The wormhole’s entrance was now as wide as the AI phalanx.
“It’s tugging us in,” said Motal. “We can’t reverse out—it’s a primal force. Final orders, sir?”
“Send the message. Then advise the crew to prepare for our brief journey.”
“Hasi just sent a battleburst,” reported Sutak. “Not in any code we can read.”
“There’re no AIs left there to hear it,” said Kiroda.
“It’s not an AI code and not on an AI frequency, Commander,” said Sutak.
“A sobering thought.” Detrelna stood watching the purple sphere begin its slow spin toward the maw of the wormhole.
“A question for another day,” said the Heir. “Let’s live through this one.”
Without protest, several hundred million AI battleglobes slipped into the yawing mouth of the wormhole, disappearing down a swirling, narrowing funnel made to compress them into a solid mass as it transported them to oblivion.
No one cheered. All eyes were on the wormhole.
“Not expanding,” reported Sutak’s Tactics officer.

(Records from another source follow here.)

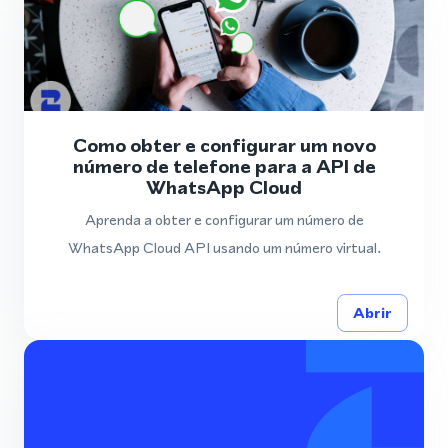
Como obter e configurar um novo
número de telefone para a API de
WhatsApp Cloud
Aprenda a obter e configurar um número de
WhatsApp Cloud API usando um número virtual.
Abrir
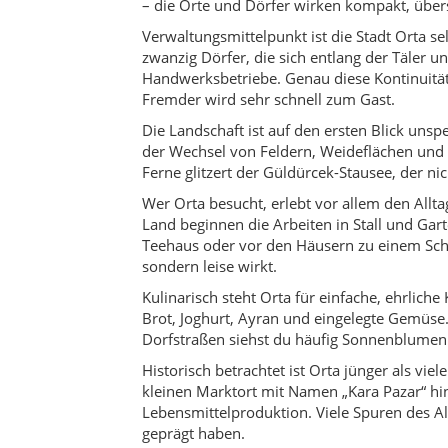
Kulinarisch steht Orta für einfache, ehrlic
Brot, Joghurt, Ayran und eingelegte Gemüse
Dorfstraßen siehst du häufig Sonnenblumenk
Historisch betrachtet ist Orta jünger als vi
kleinen Marktort mit Namen „Kara Pazar“ hi
Lebensmittelproduktion. Viele Spuren des Al
geprägt haben.
Wenn du nach Orta kommst, solltest du Zeit m
einzulassen, die im Tourismus kaum vorkomm
Güldürcek-Stausee oder in die Dörfer wie Ka
nimmst du vor allem eines mit: das Gefühl, i
Kultur & Traditionen
In Orta sind familiäre Bindungen und Nachbar
strukturieren den Jahresverlauf. Bei Großve
Klänge, die bei jüngeren Generationen belieb
Gastfreundschaft ist kein leeres Wort, sonde
In vielen Dörfern werden noch traditionelle
Holzarbeiten, die im Alltag gebraucht werde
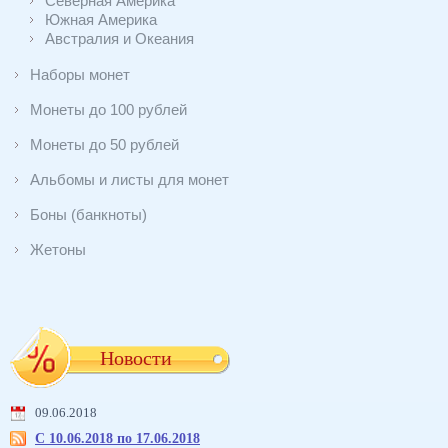
Северная Америка
Южная Америка
Австралия и Океания
Наборы монет
Монеты до 100 рублей
Монеты до 50 рублей
Альбомы и листы для монет
Боны (банкноты)
Жетоны
Новости
09.06.2018
С 10.06.2018 по 17.06.2018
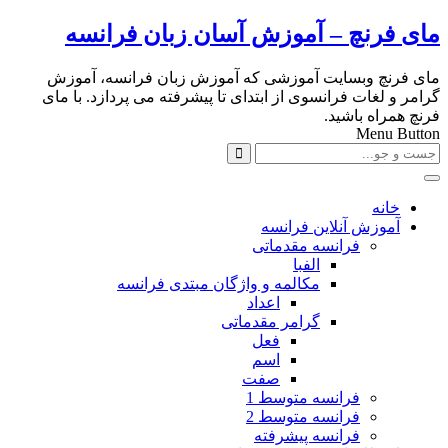
مای فرنچ – آموزش آسان زبان فرانسه
مای فرنچ وبسایت آموزشی که آموزش زبان فرانسه، آموزش
گرامر و لغات فرانسوی از ابتدای تا پیشرفته می پردازد. با مای
فرنچ همراه باشید.
Menu Button
خانه
آموزش آنلاین فرانسه
فرانسه مقدماتی
الفبا
مکالمه و واژگان مبتدی فرانسه
اعداد
گرامر مقدماتی
فعل
اسم
صفت
فرانسه متوسط 1
فرانسه متوسط 2
فرانسه پیشرفته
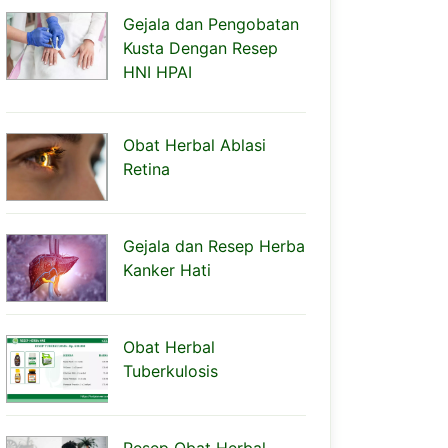
Gejala dan Pengobatan
Kusta Dengan Resep
HNI HPAI
Obat Herbal Ablasi
Retina
Gejala dan Resep Herba
Kanker Hati
Obat Herbal
Tuberkulosis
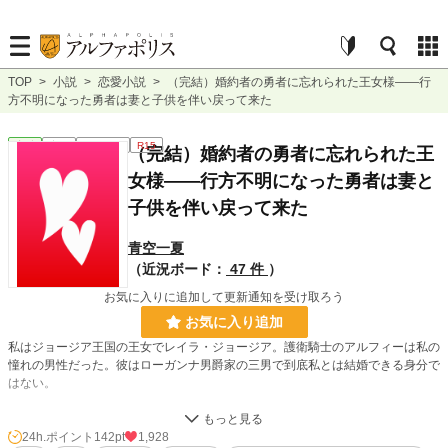
TOP
>
小説
>
恋愛小説
>
（完結）婚約者の勇者に忘れられた王女様――行
方不明になった勇者は妻と子供を伴い戻って来た
恋愛
完結
ｼｮｰﾄｼｮｰﾄ
R15
（完結）婚約者の勇者に忘れられた王
女様――行方不明になった勇者は妻と
子供を伴い戻って来た
青空一夏
（近況ボード：
47 件
）
お気に入りに追加して更新通知を受け取ろう
お気に入り追加
私はジョージア王国の王女でレイラ・ジョージア。護衛騎士のアルフィーは私の
憧れの男性だった。彼はローガンナ男爵家の三男で到底私とは結婚できる身分で
はない。
それでも私は彼にお嫁さんにしてほしいと告白し勇者になってくれるようにお願
いした。勇者は望めば王女とも婚姻できるからだ。
24h.ポイント
142pt
1,928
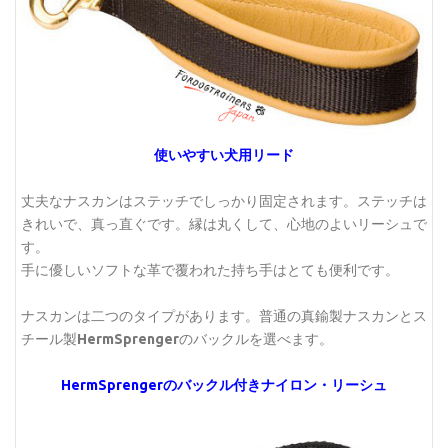
使いやすい犬用リード
丈夫なナスカンはステッチでしっかり固定されます。ステッチは
きれいで、真っ直ぐです。縁は丸くして、心地のよいリーシュで
す。
手に優しいソフトな革で覆われた持ち手はとても便利です。
ナスカンは二つのタイプがあります。普通の真鍮製ナスカンとス
チール製
HermSprenger
のバックルを選べます。
HermSprengerのバックル付きナイロン・リーシュ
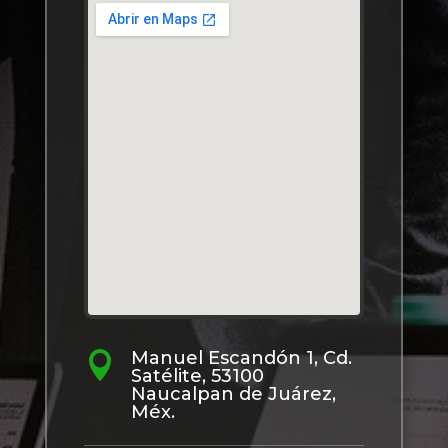
Manuel Escandón 1, Cd.

Satélite, 53100
Naucalpan de Juárez,
Méx.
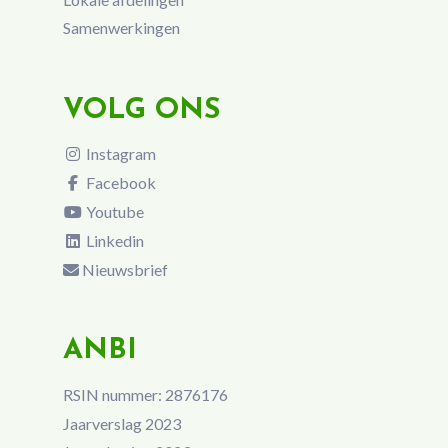
Samenwerkingen
VOLG ONS
Instagram
Facebook
Youtube
Linkedin
Nieuwsbrief
ANBI
RSIN nummer: 2876176
Jaarverslag 2023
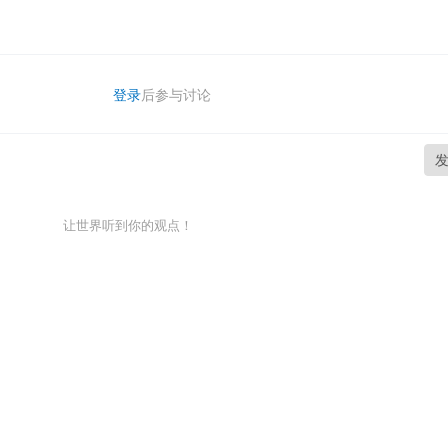
登录
后参与讨论
让世界听到你的观点！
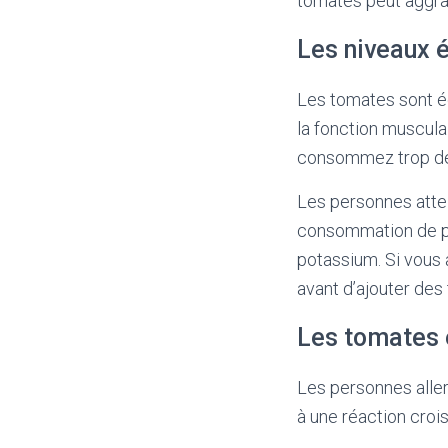
tomates peut aggr
Les niveaux 
Les tomates sont ég
la fonction musculai
consommez trop de 
Les personnes attei
consommation de pot
potassium. Si vous 
avant d’ajouter des
Les tomates e
Les personnes aller
à une réaction croi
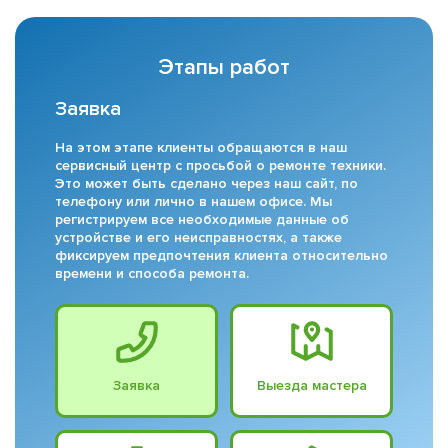
Этапы работ
Заявка
На этом этапе клиенты обращаются в наш
сервисный центр с просьбой о ремонте техники.
Это может быть сделано через наш сайт, по
телефону или лично в нашем офисе. Мы
регистрируем все необходимые данные об
устройстве и его неисправностях, а также
фиксируем предпочтения клиента относительно
времени и способа ремонта.
Заявка
Выезда мастера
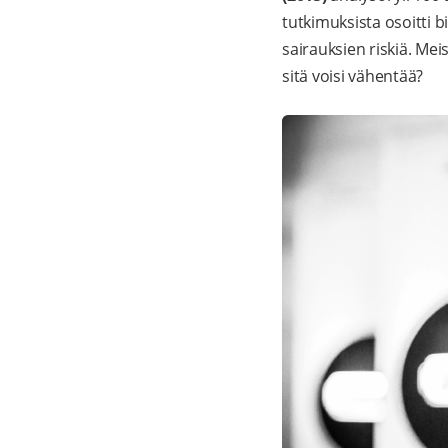
tutkimuksista osoitti bi
sairauksien riskiä. Mei
sitä voisi vähentää?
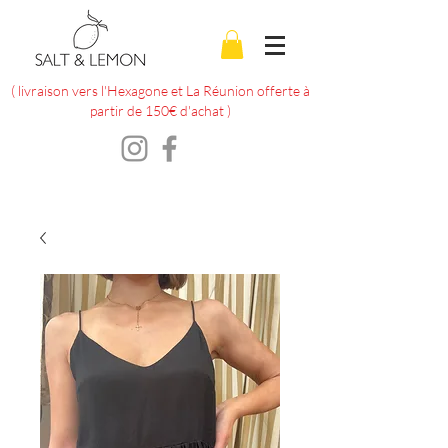
( livraison vers l'Hexagone et La Réunion offerte à
partir de 150€ d'achat )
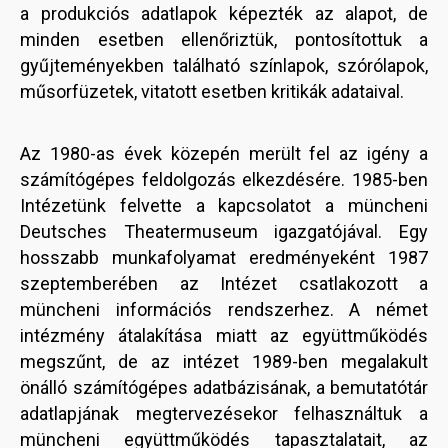
a produkciós adatlapok képezték az alapot, de
minden esetben ellenőriztük, pontosítottuk a
gyűjteményekben található színlapok, szórólapok,
műsorfüzetek, vitatott esetben kritikák adataival.
Az 1980-as évek közepén merült fel az igény a
számítógépes feldolgozás elkezdésére. 1985-ben
Intézetünk felvette a kapcsolatot a müncheni
Deutsches Theatermuseum igazgatójával. Egy
hosszabb munkafolyamat eredményeként 1987
szeptemberében az Intézet csatlakozott a
müncheni információs rendszerhez. A német
intézmény átalakítása miatt az együttműködés
megszűnt, de az intézet 1989-ben megalakult
önálló számítógépes adatbázisának, a bemutatótár
adatlapjának megtervezésekor felhasználtuk a
müncheni együttműködés tapasztalatait, az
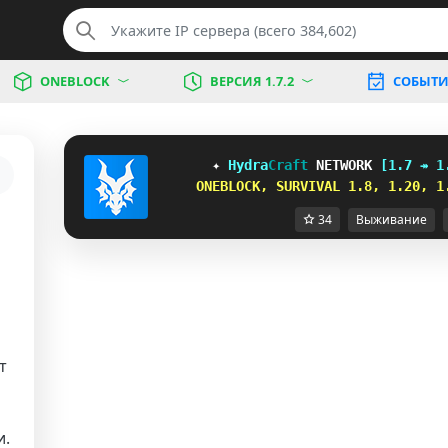
ONEBLOCK
ВЕРСИЯ 1.7.2
СОБЫТИ
✦ 
Hydra
Craft 
NETWORK 
[1.7 ↠ 1
ONEBLOCK, SURVIVAL 1.8, 1.20, 1
34
Выживание
т
и.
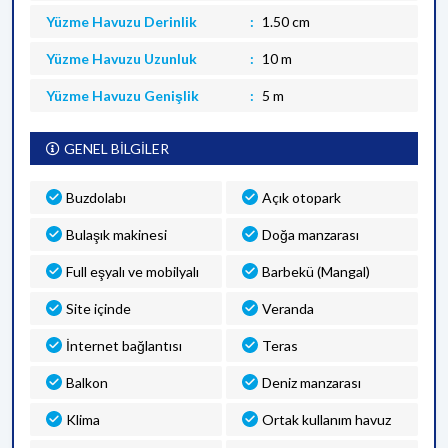
Yüzme Havuzu Derinlik
1.50 cm
Yüzme Havuzu Uzunluk
10 m
Yüzme Havuzu Genişlik
5 m
GENEL BİLGİLER
Buzdolabı
Açık otopark
Bulaşık makinesi
Doğa manzarası
Full eşyalı ve mobilyalı
Barbekü (Mangal)
Site içinde
Veranda
İnternet bağlantısı
Teras
Balkon
Deniz manzarası
Klima
Ortak kullanım havuz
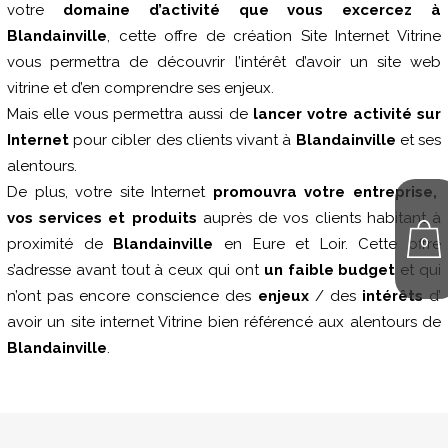
votre
domaine d’activité que vous excercez à
Blandainville
, cette offre de création Site Internet Vitrine
vous permettra de découvrir l’intérêt d’avoir un site web
vitrine et d’en comprendre ses enjeux.
Mais elle vous permettra aussi de
lancer votre activité sur
Internet
pour cibler des clients vivant à
Blandainville
et ses
alentours.
De plus, votre site Internet
promouvra votre entreprise,
vos services et produits
auprès de vos clients habitant à
0
proximité de
Blandainville
en Eure et Loir. Cette offre
s’adresse avant tout à ceux qui ont
un faible budget
et qui
n’ont pas encore conscience des
enjeux
/ des
intérêts
d’
avoir un site internet Vitrine bien référencé aux alentours de
Blandainville
.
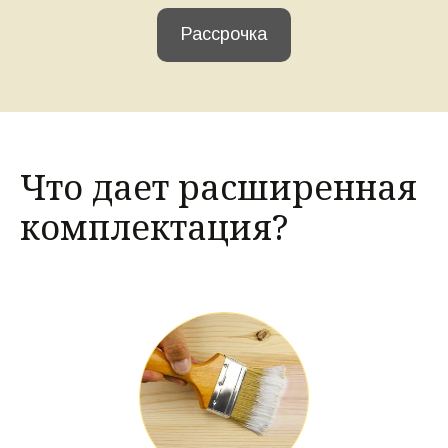
Рассрочка
Что дает расширенная 
комплектация?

“Not closing, either,” said Kyan.
“My ships are slowly being dragged in,” said Kotran. “The weapon’s inhibiting our jump drives.”
“It’s designed to do that,” said the First Leader. “Maximizes enemy losses.”
“You’ll have to move your ships away on their engines, Kotran.”
“Impossible, My Lord,” said Kotran. “It’s taking all we have not to be sucked in.”
“We can’t move either,” said Sutak. “And we’re slowly being pulled toward it.”
“No need to launch Implacable, then, Hanar,” said Detrelna. “Ideas, anyone?”
“A soothing cup of t’ata, Commodore?” suggested Kiroda.
“Not my favorite beverage, Tolei. Why did everyone always assume I was drinking t’ata?”
“It should have closed by now, My Lord,” said Satur, tight-lipped.
“Not fair, Satur,” said Lawrona. “Held in stasis for centuries only to be devoured after a few days of very stressful freedom.”
“You think life is fair, Captain?” he said with a sad smile.
“Never. But calculatingly cruel? You haven’t even had shore leave.”